CECL Adoption
Pioneer adopted Accounting Standards Update 2016-13 “Financial Instruments – Credit Losses (Topic 326): Measurement of Credit Losses on Financial Instruments,” referred to as the current expected credit losses (CECL) accounting standard, on July 1, 2023. As a result of the day-one CECL adjustment, Pioneer recognized a $2.3 million decrease to the allowance for credit losses, a $1.6 million increase to the reserve for unfunded loan commitments, and a $507,000 increase to retained earnings, net of $180,000 in deferred income taxes, compared to the fiscal year ended June 30, 2023.
Asset Quality and Provision for Credit Losses
Non-performing assets were $12.0 million, or 0.65% of total assets, at December 31, 2023, compared to $17.7 million, or 0.96% of total assets, at June 30, 2023 and $18.5 million, or 1.01% of total assets, at December 31, 2022.
The allowance for credit losses on loans was $21.4 million at December 31, 2023 and $22.2 million at December 31, 2022, representing 1.66% and 2.08% of total loans outstanding, respectively.
Net charge-offs were $366,000 and $371,000, or an annualized 0.12% and 0.06% of average loans, respectively, for the three and six months ended December 31, 2023 compared to net recoveries of $22,000 and net charge-offs of $52,000, or an annualized (0.01%) and 0.01% of average loans, respectively, for the three and six months ended December 31, 2022.
The provision for credit losses was $1.1 million and $1.9 million for the three and six months ended December 31, 2023, respectively, as compared to credits to the provision of $400,000 and $280,000 for the three and six months ended December 31, 2022, respectively. The increase in the provision for credit losses for the three and six months ended December 31, 2023 was primarily due to growth in the loan portfolio.
Noninterest Income and Noninterest Expense
Noninterest income of $4.8 million for the three months ended December 31, 2023 increased $889,000, or 22.5%, as compared to $3.9 million for the three months ended December 31, 2022. Noninterest income of $8.4 million for the six months ended December 31, 2023 increased $658,000, or 8.5%, as compared to $7.8 million for the six months ended December 31, 2022. The increase during both the three and six months ended December 31, 2023 was primarily from $6.0 million of income from the previously announced settlement of litigation, and from an increase in insurance and wealth management income, offset in part by a $5.6 million loss on sale of securities available for sale, as well as a $530,000 decrease in bank-owned life insurance income during the six month period due to recognition of a death benefit in the same prior year period.

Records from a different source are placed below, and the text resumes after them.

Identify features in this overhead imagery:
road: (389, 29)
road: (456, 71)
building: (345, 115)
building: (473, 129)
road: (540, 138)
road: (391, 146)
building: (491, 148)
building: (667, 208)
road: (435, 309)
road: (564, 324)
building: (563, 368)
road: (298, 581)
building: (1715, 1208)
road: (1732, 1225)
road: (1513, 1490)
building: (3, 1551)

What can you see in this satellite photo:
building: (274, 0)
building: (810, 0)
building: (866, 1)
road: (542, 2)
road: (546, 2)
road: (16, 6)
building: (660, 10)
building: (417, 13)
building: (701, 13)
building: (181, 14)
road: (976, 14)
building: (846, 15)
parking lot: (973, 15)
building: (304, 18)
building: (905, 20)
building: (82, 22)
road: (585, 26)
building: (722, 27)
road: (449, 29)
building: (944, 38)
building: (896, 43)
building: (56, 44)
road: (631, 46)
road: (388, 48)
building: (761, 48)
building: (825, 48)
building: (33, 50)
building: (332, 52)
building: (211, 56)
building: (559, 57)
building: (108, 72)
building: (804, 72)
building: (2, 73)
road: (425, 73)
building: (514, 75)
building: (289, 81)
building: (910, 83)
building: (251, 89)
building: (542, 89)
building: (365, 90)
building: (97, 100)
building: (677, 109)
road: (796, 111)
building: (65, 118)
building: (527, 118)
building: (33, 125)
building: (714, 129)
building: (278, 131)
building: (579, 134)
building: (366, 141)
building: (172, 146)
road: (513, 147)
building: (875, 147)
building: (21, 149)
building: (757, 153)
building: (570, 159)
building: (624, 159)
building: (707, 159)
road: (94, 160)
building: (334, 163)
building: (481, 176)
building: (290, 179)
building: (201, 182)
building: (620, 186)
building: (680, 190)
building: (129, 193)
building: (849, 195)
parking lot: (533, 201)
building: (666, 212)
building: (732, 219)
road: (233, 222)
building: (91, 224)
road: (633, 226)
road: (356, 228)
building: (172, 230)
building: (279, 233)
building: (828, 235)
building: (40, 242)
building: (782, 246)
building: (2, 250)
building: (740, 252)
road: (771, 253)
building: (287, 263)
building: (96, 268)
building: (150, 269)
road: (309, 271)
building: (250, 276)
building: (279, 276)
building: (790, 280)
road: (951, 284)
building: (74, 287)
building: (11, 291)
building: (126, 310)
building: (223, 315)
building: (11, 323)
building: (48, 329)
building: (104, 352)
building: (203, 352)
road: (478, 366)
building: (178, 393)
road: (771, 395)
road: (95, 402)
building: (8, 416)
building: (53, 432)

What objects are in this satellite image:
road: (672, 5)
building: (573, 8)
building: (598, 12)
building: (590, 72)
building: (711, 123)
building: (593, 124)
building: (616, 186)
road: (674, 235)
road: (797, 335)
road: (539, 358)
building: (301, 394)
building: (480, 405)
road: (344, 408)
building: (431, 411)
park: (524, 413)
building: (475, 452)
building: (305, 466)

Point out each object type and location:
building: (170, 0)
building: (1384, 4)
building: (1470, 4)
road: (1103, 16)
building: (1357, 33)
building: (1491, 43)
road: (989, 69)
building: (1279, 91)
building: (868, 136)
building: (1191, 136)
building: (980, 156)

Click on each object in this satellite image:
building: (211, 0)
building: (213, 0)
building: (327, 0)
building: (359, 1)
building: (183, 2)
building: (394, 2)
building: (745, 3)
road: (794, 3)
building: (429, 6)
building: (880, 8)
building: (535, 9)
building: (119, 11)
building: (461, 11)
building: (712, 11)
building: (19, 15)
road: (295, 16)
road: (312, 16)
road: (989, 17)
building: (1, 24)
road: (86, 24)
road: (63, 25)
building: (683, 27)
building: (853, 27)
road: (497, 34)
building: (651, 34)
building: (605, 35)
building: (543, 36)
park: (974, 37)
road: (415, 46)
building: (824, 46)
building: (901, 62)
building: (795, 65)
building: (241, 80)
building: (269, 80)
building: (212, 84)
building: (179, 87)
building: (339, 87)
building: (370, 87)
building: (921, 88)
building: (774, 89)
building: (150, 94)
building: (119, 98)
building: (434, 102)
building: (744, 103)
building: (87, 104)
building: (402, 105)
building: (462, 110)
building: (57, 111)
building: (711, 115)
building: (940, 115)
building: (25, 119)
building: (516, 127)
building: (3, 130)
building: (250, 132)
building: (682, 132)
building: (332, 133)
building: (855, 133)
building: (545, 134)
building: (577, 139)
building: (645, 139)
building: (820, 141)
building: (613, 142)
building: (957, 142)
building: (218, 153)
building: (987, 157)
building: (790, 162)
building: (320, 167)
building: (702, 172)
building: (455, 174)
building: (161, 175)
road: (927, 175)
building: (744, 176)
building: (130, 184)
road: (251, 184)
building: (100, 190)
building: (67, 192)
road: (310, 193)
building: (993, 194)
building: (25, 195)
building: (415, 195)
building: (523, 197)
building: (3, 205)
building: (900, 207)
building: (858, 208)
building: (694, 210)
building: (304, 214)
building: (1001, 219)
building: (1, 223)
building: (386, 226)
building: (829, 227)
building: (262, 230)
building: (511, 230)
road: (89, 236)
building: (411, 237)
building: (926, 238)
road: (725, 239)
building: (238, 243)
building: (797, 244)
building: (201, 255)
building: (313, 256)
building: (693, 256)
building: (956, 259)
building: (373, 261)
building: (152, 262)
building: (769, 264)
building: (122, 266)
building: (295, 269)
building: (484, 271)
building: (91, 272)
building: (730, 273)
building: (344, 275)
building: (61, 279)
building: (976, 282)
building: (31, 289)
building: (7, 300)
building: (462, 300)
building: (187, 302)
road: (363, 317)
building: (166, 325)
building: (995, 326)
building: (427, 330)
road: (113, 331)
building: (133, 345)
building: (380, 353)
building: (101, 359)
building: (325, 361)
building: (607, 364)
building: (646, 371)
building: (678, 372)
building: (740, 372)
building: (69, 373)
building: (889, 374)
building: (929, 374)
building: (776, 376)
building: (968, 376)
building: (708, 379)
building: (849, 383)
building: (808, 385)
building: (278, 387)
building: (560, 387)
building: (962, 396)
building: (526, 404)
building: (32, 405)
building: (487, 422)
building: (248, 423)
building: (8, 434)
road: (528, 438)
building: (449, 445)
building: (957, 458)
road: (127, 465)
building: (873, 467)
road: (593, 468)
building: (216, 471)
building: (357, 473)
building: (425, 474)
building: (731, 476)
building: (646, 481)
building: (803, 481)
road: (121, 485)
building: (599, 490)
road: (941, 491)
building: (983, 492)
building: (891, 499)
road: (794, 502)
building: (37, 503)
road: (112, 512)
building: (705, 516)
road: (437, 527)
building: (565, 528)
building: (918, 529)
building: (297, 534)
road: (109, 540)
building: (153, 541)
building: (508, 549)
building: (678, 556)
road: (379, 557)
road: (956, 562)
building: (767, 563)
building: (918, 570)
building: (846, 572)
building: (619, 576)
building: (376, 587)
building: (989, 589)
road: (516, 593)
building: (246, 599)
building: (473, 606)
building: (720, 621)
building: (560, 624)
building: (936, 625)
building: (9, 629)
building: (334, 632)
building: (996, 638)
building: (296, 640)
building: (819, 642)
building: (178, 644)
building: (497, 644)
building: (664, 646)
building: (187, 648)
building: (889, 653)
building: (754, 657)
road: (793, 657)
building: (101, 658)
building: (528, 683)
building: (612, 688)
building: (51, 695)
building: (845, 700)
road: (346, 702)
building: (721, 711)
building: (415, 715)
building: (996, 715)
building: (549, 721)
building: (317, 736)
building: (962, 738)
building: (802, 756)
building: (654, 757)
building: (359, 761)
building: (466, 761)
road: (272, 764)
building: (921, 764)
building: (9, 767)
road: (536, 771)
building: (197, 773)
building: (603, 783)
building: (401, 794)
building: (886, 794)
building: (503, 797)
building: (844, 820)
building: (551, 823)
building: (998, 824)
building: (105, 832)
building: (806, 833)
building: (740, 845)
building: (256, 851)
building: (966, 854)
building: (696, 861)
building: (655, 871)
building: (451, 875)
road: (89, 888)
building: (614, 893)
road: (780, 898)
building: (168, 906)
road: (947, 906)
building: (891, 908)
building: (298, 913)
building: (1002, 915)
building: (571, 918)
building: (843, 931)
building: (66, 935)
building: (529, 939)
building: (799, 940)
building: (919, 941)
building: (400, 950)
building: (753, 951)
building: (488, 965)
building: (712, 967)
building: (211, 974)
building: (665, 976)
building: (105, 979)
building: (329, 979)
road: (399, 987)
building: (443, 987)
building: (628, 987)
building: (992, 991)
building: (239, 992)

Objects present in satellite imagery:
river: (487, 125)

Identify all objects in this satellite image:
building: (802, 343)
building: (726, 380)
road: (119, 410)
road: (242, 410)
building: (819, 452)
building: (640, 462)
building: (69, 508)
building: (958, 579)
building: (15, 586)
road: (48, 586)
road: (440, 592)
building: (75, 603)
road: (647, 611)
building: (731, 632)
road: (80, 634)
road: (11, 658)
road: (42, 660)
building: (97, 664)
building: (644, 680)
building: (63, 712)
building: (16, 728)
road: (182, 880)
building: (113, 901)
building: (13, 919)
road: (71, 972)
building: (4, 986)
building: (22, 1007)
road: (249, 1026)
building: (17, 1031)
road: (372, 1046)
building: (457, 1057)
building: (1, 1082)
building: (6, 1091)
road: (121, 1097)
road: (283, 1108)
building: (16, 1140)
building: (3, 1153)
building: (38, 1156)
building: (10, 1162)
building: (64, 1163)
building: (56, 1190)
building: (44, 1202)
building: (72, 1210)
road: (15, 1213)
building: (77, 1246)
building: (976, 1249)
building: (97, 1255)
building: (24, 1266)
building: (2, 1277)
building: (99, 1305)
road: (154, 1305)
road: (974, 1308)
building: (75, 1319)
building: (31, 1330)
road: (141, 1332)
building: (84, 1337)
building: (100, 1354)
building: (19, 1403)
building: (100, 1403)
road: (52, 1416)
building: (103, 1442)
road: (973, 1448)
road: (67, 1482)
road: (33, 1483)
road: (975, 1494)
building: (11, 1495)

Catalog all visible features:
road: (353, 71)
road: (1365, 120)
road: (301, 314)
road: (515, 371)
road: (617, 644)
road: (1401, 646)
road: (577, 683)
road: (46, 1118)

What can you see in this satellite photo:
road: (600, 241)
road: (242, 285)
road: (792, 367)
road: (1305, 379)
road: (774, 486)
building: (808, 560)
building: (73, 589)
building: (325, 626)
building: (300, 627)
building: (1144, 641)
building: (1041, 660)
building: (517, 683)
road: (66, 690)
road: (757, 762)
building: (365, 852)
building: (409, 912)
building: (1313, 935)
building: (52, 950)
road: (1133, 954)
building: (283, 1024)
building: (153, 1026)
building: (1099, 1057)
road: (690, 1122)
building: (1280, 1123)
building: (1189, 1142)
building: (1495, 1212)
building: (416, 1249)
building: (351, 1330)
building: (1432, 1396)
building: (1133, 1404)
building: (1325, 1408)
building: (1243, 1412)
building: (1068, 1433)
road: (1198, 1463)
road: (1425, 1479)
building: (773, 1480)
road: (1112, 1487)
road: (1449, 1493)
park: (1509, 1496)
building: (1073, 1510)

The increase in insurance and wealth management services income was primarily due to the acquisition of Hudson Financial LLC which expanded Pioneer’s wealth management business into the Hudson Valley Region of New York. The loss on sale of securities available for sale was due to the previously announced balance sheet repositioning transaction in which Pioneer sold approximately $74.5 million of lower-yielding available-for-sale securities with an average book yield of approximately 0.83% and weighted average remaining life of 2.2 years. Proceeds from the sale were redeployed into interest-earning deposits with banks with an estimated average book yield of 5.40% and ultimately Pioneer intends to reinvest the proceeds into securities available for sale and loans yielding current market rates during the upcoming quarter. We estimate that the repositioning transaction will improve Pioneer’s interest income by approximately $3.4 million over the next twelve months and is designed to provide Pioneer with greater flexibility in managing balance sheet growth.
Noninterest expense of $15.8 million for the three months ended December 31, 2023 increased $2.3 million, or 17.0%, as compared to $13.5 million for the three months ended December 31, 2022. Noninterest expense of $30.2 million for the six months ended December 31, 2023 increased $4.8 million, or 19.0%, as compared to $25.4 million for the six months ended December 31, 2022. The increase during both the three and six months ended December 31, 2023 was primarily due to an increase in professional fees of $1.7 million and $3.6 million, respectively, as well as an increase in salaries and employee benefits expense and an increase in data processing expense. Professional fees increased due to legal fees and expenses. Salaries and employee benefits expense increased due to compensation expense from annual merit increases. Data processing expense increased due to an increase in online, mobile and other banking transaction volumes.